De acordo com especialistas do setor, a instalação da nova unidade representa um marco para a economia goiana, que vem atraindo investimentos expressivos em etanol de segunda geração, biometano e produção de energia a partir de resíduos agrícolas. A iniciativa também contribui para a meta nacional de neutralidade de carbono até 2050, integrando agricultura e energia em uma estratégia de crescimento sustentável.
Infraestrutura e logística: os diferenciais de Rio Verde
Segundo o vice-presidente da Inpasa, Gustavo Mariano Oliveira, a escolha de Rio Verde foi baseada em uma combinação de fatores logísticos, produtivos e estratégicos, que tornam a região uma das mais competitivas do país para a produção de etanol de milho.
“Foi uma decisão estratégica da companhia, dado que essa localidade reúne alguns dos fatores mais importantes para a empresa: uma base agrícola sólida, uma localização geográfica privilegiada, com desenvolvimento de infraestrutura para o escoamento de nossos produtos, e é uma região que não para de inovar no campo”, destacou Oliveira.
A cidade é cortada por rotas logísticas relevantes, como a BR-060 e a Ferrovia Norte-Sul, além de estar próxima a polos de produção agrícola e centros de consumo, o que reduz custos operacionais e aumenta a eficiência no transporte de grãos e derivados.
Parceria público-privada e o papel do Estado na atração de investimentos
O prefeito de Rio Verde, Wellington Carrijo, destacou os benefícios econômicos e sociais da chegada da nova biorrefinaria. “A instalação desta biorrefinaria traz para Rio Verde novas oportunidades de emprego, renda e tecnologia, além da capacidade de fortalecer ainda mais o agronegócio goiano e impulsionar o desenvolvimento do Sudoeste do estado”.
Carrijo ressaltou que o projeto da Inpasa é um exemplo de cooperação público-privada, no qual o poder público atua como facilitador de desenvolvimento sustentável, oferecendo infraestrutura, segurança jurídica e incentivos fiscais em sinergia com o setor produtivo.

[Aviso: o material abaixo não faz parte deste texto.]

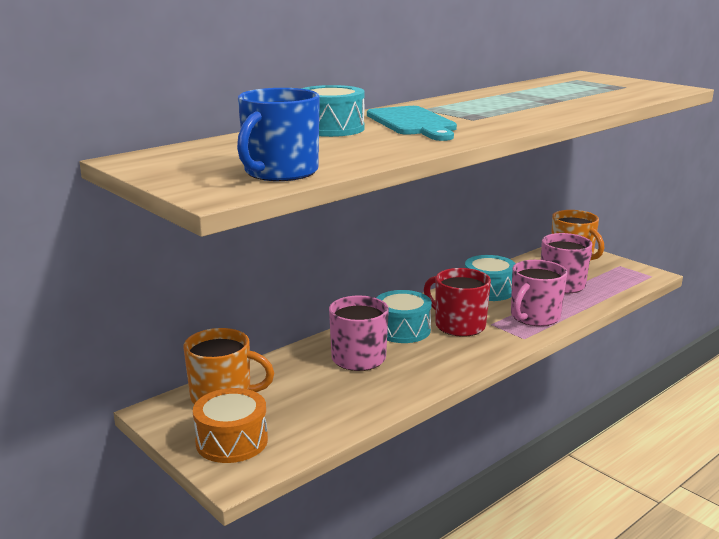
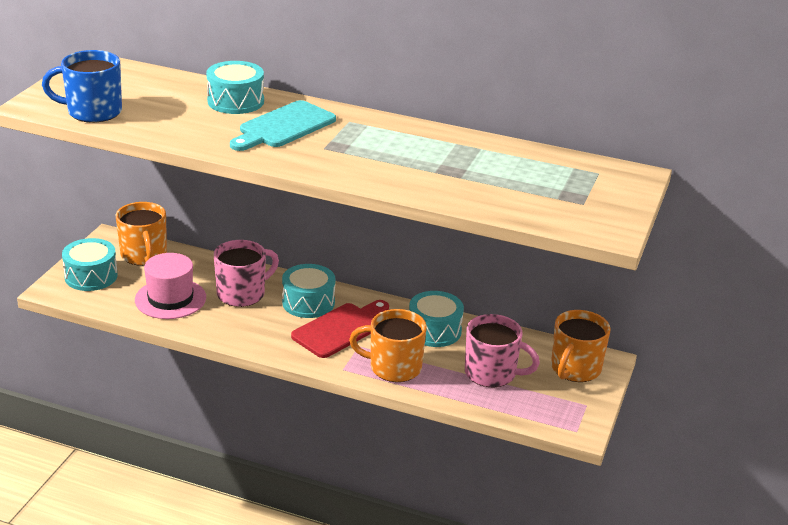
camera: 60 degrees right, 10 degrees up
(232, 441) = (91, 276): orange drum -> turquoise drum
(331, 398) = (170, 299): none -> pink hat
(458, 325) = (340, 329): red mug -> red cutting board
(534, 317) = (393, 367): pink mug -> orange mug

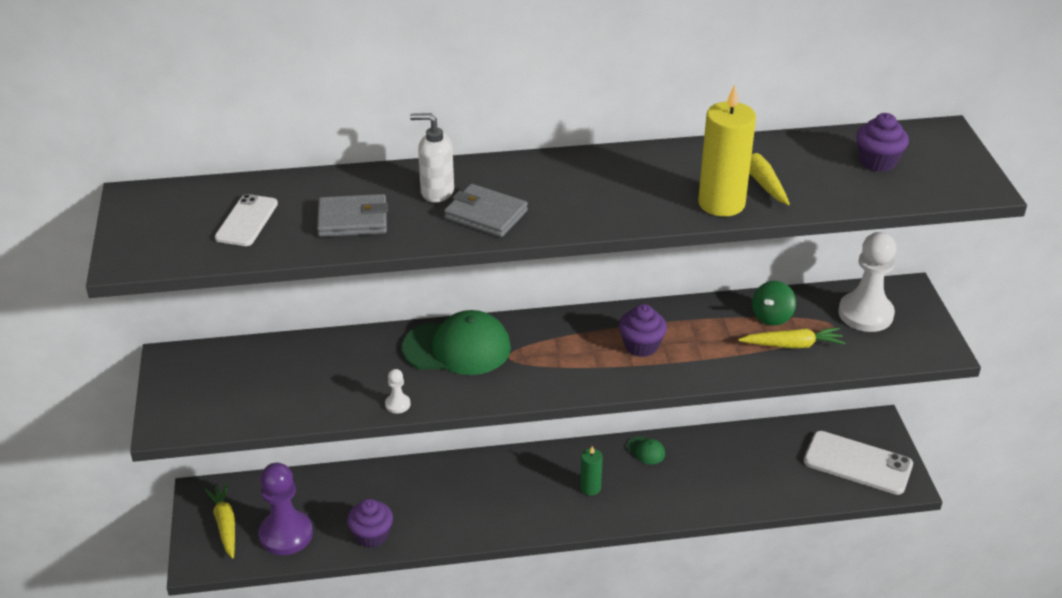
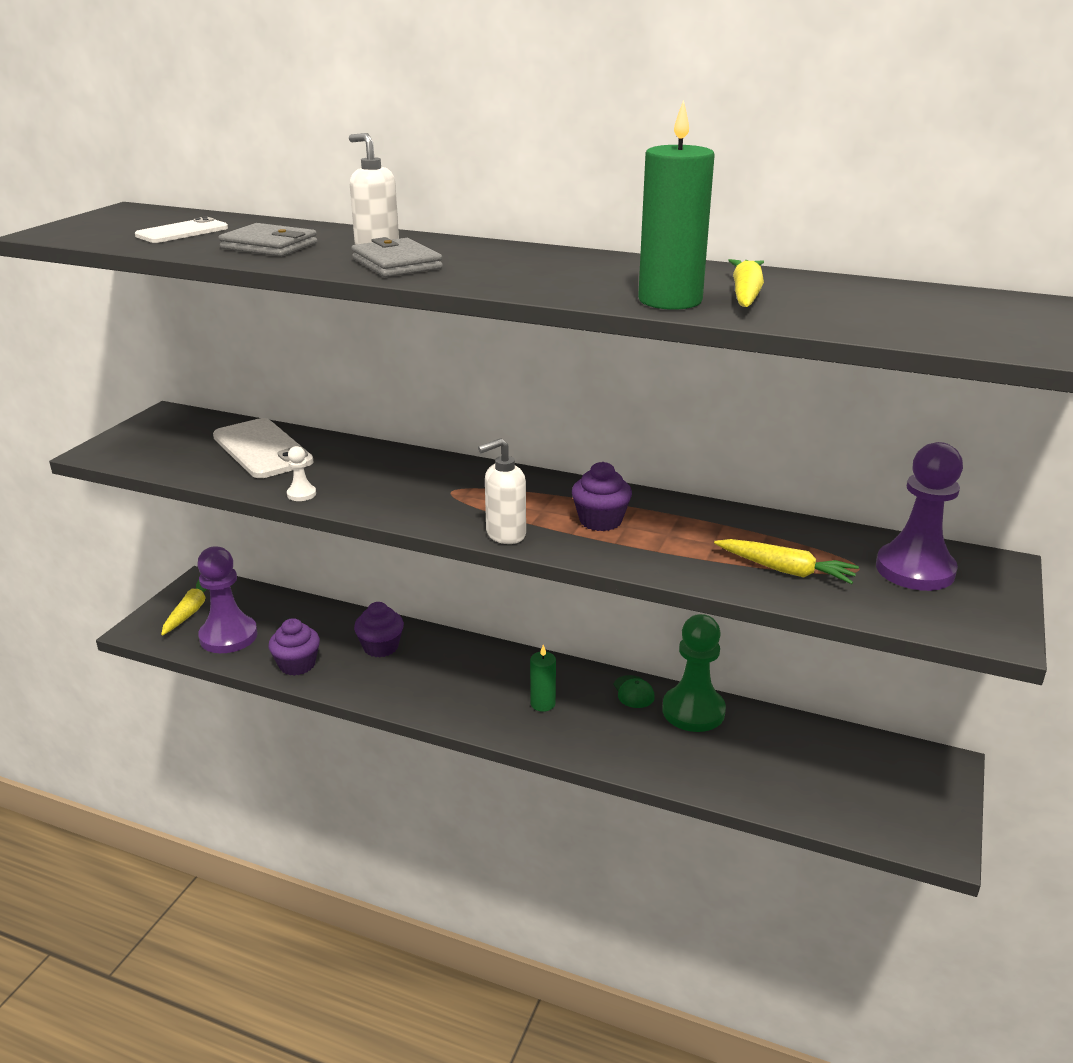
camera: 30 degrees right, 10 degrees down
(457, 348) = (411, 471): green cap -> none
(589, 384) = (505, 534): none -> white soap dispenser
(697, 449) = (693, 711): none -> green pawn
(721, 203) = (670, 300): yellow candle -> green candle
(772, 317) = (785, 539): green spinning top -> none
(857, 463) = (886, 797): white phone -> white phone (262, 449)
(865, 314) = (915, 570): white pawn -> purple pawn
(877, 161) = (931, 309): purple cupcake -> purple cupcake (381, 647)

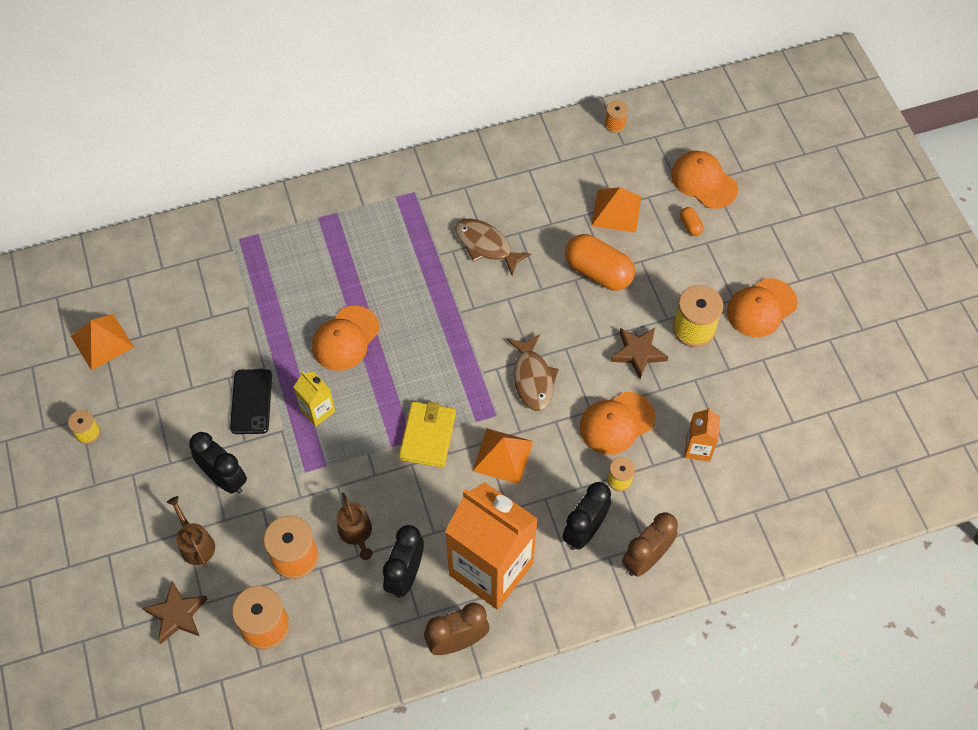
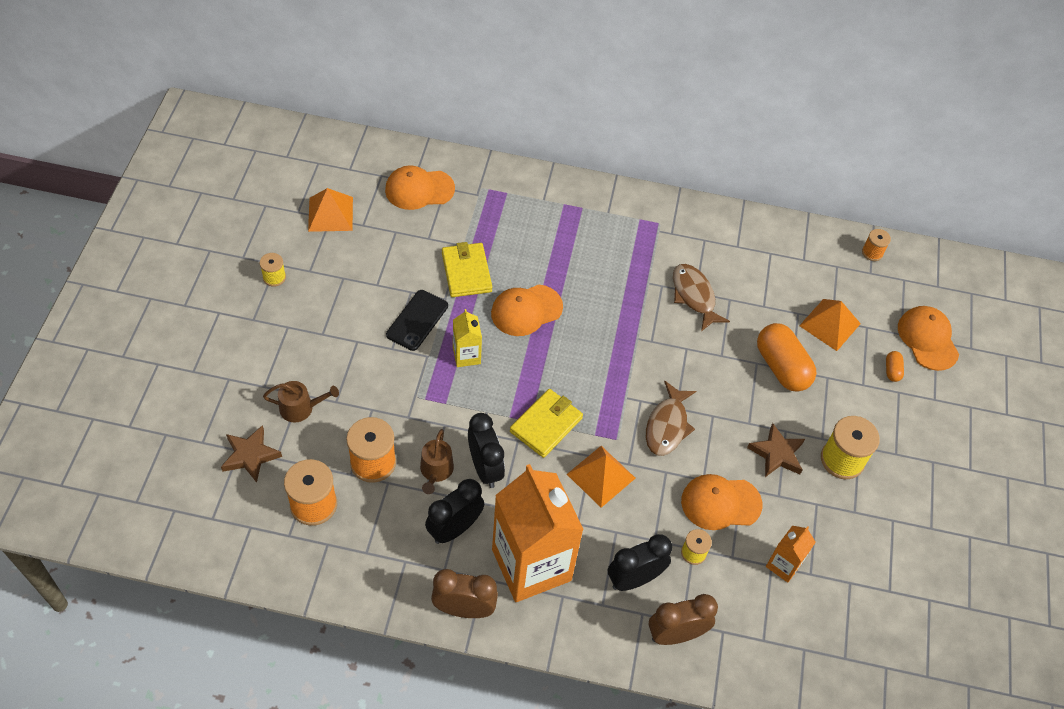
camera: 25 degrees right, 5 degrees down
(195, 544) = (300, 408): brown watering can -> brown watering can turned 90 degrees clockwise
(225, 479) = (357, 369): black clock -> black clock (485, 468)
(268, 331) = (466, 272): none -> yellow wallet
(761, 308) = (918, 475): orange cap -> orange cap (419, 189)

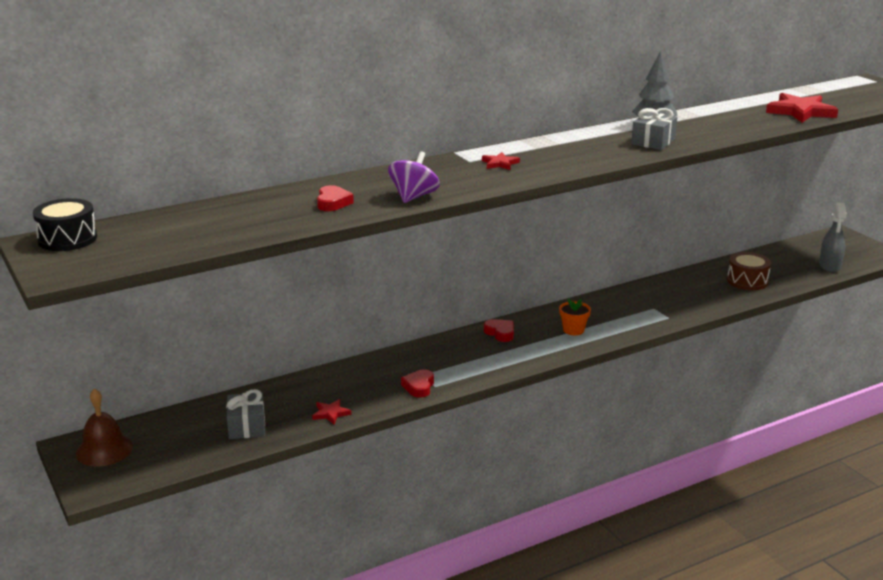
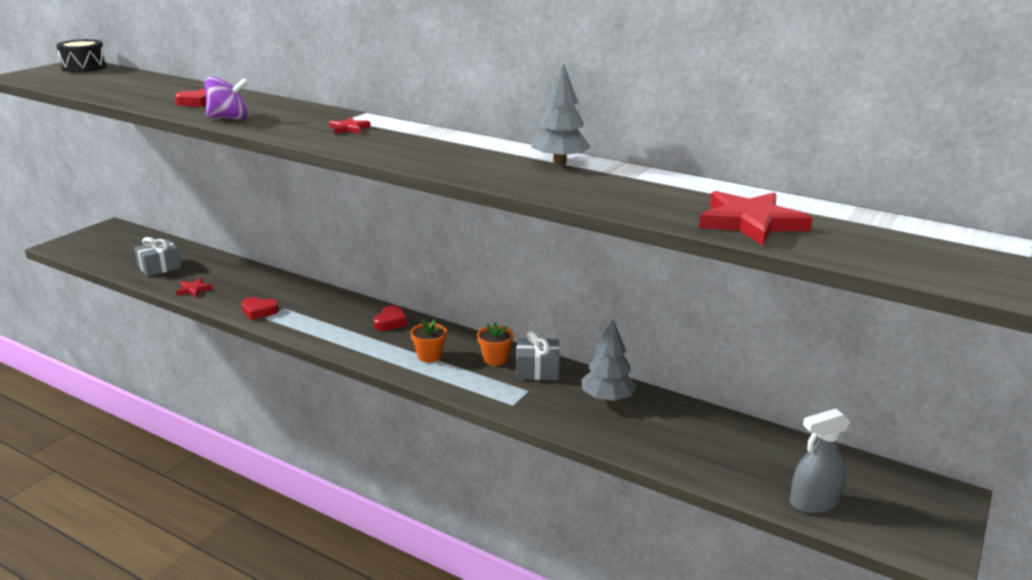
camera: 60 degrees right, 0 degrees up
(104, 450) = (109, 236): brown bell -> none
(419, 387) = (259, 311): red heart -> red heart turned 150 degrees counterclockwise
(599, 308) = (495, 359): none -> orange flower pot
(653, 142) = (496, 169): grey gift -> grey gift (537, 370)
(684, 286) = (607, 399): none -> grey tree
(747, 281) = (675, 440): brown drum -> none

O secretário de Governo de Rio Verde, Paulo do Vale, reforçou esse ponto ao destacar a importância da política estadual de atração de investimentos industriais. “O governador foi fundamental nesse processo. Desde a missão ao Japão, ele tem trabalhado para atrair indústrias que geram emprego e transformam nossa produção agrícola em riqueza. A chegada da Inpasa é mais uma conquista”.
Bioenergia como vetor de transição e competitividade
O investimento da Inpasa reflete a tendência global de integração entre agroenergia e transição energética, com foco em baixo carbono, economia circular e uso de biomassa como fonte de geração elétrica.
Ao combinar produção de etanol com geração de energia a partir de resíduos agrícolas, o modelo da empresa contribui para o equilíbrio do sistema elétrico, especialmente em regiões de forte presença do agronegócio, como o Centro-Oeste.
A expectativa é que o projeto de Rio Verde inspire novas plantas industriais híbridas, integrando produção de combustíveis renováveis e bioeletricidade, alinhadas à agenda ESG e às metas de descarbonização do transporte e da geração térmica.